Segment Start: RECORD EXCERPTS

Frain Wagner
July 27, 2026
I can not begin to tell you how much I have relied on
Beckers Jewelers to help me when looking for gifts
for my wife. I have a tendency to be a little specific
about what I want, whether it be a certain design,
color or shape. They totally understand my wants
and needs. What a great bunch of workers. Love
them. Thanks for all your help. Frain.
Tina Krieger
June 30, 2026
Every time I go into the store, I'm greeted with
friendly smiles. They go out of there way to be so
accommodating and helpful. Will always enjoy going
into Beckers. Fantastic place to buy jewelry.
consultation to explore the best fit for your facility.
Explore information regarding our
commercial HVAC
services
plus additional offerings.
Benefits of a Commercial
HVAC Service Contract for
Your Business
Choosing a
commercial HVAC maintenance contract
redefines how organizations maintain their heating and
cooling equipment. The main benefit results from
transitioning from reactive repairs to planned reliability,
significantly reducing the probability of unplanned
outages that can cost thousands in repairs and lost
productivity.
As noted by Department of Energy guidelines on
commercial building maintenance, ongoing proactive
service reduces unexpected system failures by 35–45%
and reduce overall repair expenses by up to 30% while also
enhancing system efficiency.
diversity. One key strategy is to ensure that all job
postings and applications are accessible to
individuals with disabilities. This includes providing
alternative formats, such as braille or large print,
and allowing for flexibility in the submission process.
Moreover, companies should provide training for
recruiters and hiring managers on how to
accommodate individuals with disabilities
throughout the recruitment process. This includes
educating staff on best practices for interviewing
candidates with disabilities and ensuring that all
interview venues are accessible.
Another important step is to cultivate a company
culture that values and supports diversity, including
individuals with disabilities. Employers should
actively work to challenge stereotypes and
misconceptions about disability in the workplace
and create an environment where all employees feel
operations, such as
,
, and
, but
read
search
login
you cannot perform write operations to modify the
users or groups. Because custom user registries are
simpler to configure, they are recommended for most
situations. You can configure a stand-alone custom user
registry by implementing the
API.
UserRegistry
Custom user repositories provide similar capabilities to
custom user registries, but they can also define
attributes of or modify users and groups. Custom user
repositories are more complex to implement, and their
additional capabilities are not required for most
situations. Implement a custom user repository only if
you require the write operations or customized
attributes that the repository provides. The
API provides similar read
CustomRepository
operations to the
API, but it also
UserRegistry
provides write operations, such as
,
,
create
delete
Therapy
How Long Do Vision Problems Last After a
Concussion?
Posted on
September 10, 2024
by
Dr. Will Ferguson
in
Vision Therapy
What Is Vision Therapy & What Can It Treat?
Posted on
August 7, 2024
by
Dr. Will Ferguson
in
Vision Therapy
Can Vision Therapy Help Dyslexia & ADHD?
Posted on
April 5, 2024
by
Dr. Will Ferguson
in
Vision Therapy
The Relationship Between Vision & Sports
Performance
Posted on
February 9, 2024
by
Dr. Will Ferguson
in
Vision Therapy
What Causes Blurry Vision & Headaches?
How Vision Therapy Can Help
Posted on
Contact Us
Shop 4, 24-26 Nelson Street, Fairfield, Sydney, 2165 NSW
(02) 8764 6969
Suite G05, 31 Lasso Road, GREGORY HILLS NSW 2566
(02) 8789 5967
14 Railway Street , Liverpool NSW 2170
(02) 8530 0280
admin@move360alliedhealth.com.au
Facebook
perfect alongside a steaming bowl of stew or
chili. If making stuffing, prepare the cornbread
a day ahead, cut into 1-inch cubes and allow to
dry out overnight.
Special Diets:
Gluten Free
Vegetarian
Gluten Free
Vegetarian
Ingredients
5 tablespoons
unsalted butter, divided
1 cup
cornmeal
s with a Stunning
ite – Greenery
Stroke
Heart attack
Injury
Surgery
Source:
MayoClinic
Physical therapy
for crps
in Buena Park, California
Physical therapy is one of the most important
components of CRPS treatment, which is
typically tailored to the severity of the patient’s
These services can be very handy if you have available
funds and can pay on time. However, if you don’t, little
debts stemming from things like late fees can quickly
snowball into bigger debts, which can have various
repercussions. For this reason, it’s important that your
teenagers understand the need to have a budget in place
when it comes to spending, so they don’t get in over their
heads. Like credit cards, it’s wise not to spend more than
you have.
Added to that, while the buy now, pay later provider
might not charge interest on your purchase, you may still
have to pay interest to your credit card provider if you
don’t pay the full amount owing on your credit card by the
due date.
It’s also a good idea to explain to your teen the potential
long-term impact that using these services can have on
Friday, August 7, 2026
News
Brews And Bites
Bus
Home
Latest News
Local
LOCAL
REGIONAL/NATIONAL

Segment End: RECORD EXCERPTS

## YOUR ASSIGNMENT
Taking the lines above, repeat exactly those from the line that contains "Tina Krieger" through the line that contains "individuals with disabilities. This", and both of those lines as well. Include nothing else.

## SOLUTION BELOW
Tina Krieger
June 30, 2026
Every time I go into the store, I'm greeted with
friendly smiles. They go out of there way to be so
accommodating and helpful. Will always enjoy going
into Beckers. Fantastic place to buy jewelry.
consultation to explore the best fit for your facility.
Explore information regarding our
commercial HVAC
services
plus additional offerings.
Benefits of a Commercial
HVAC Service Contract for
Your Business
Choosing a
commercial HVAC maintenance contract
redefines how organizations maintain their heating and
cooling equipment. The main benefit results from
transitioning from reactive repairs to planned reliability,
significantly reducing the probability of unplanned
outages that can cost thousands in repairs and lost
productivity.
As noted by Department of Energy guidelines on
commercial building maintenance, ongoing proactive
service reduces unexpected system failures by 35–45%
and reduce overall repair expenses by up to 30% while also
enhancing system efficiency.
diversity. One key strategy is to ensure that all job
postings and applications are accessible to
individuals with disabilities. This includes providing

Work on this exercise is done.